You might do a search of your state for sheep shows, 4-H sheep shows, attend some Fairs, look at a number of good sheep.  Try to spot the diffferences in the winners and 2nd place. The more you look, the better you develop your "eye" for quality in structure, correctness in animals. 

Ask questions, folks at shows usually like to talk if not entered in the next class!  Showmanship is all on the kids, you want best Ram, best ewe, winners of good body classes.  You may see breeds you never considered, or even heard of that you really like.  Hair instead of wool, heritage breeds, colored sheep.  

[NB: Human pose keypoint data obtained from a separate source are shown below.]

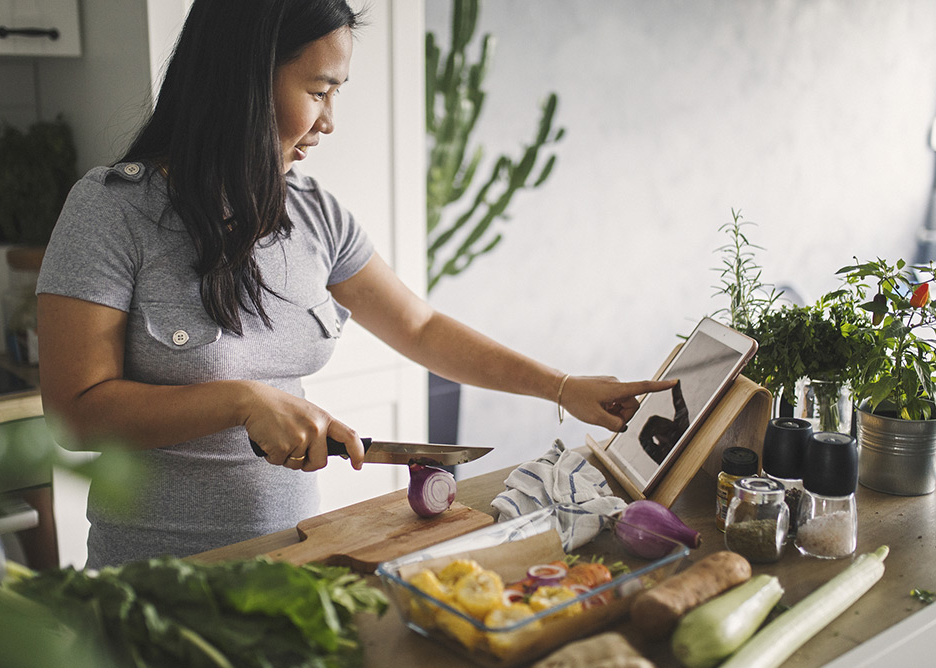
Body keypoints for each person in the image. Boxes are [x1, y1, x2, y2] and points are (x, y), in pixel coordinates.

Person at [36, 0, 676, 568]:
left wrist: (562, 387)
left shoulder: (315, 213)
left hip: (295, 556)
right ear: (243, 83)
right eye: (319, 91)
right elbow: (76, 415)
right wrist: (240, 400)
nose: (329, 121)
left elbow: (420, 328)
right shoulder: (111, 209)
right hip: (157, 576)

Always good to have a plan in place with your barn and pasture ready before purchasing!  Being well prepared with knowledge, making good animal purchases, inspires confidence and success in your animal keeping!


----------



## Aped (Jun 13, 2010)

I just got one katahdin a hair sheep. I'm sure you can find something along those lines in belize. She is pretty much one of the goats now. She actually prefers browse to grass which she didn't the first week I had her. As for fencing if they are frightened they will try to get out of certain kinds of fence but they aren't like goats where they will just lean on a fence or try to get out to explore. My sheep won 't even climb onto the pallet which I have as a step in front of the food buckets. So I have to put her on there. 

Anyway as a new sheep owner, I think they are a lot easier to care for then goats.


----------



## Beekissed (Jun 13, 2010)

I agree...sheep are easier to contain and less destructive.  The hair breeds are even easier yet....no shearing, less parasite prone, good browsers, great mothers with easy birthing.


----------



## warthog (Jun 14, 2010)

Thanks everyone.

It probably will be a hair breed that I get, I don't ever see anyone here shearing their sheep.

It will probably be a little time before I get them.  What I am intending to do, it cut down on the chickens I have, I have got 40, and whilst I have no problem selling the eggs, I think sheep would be more useful in my situation.

So when I have culled some of the chickens, I intend to keep maybe six or so just for personal egg use.  I will then convert the chicken coop to keep the sheep in.

I am going to keep them separate from the goats then I don't have feed issue problems.

But will probably let them graze/browse with the goats, or roatate pasture/browse areas.  Goats in first, sheep to follow sort of thing.

In the meantime I will keep reading and learning.


----------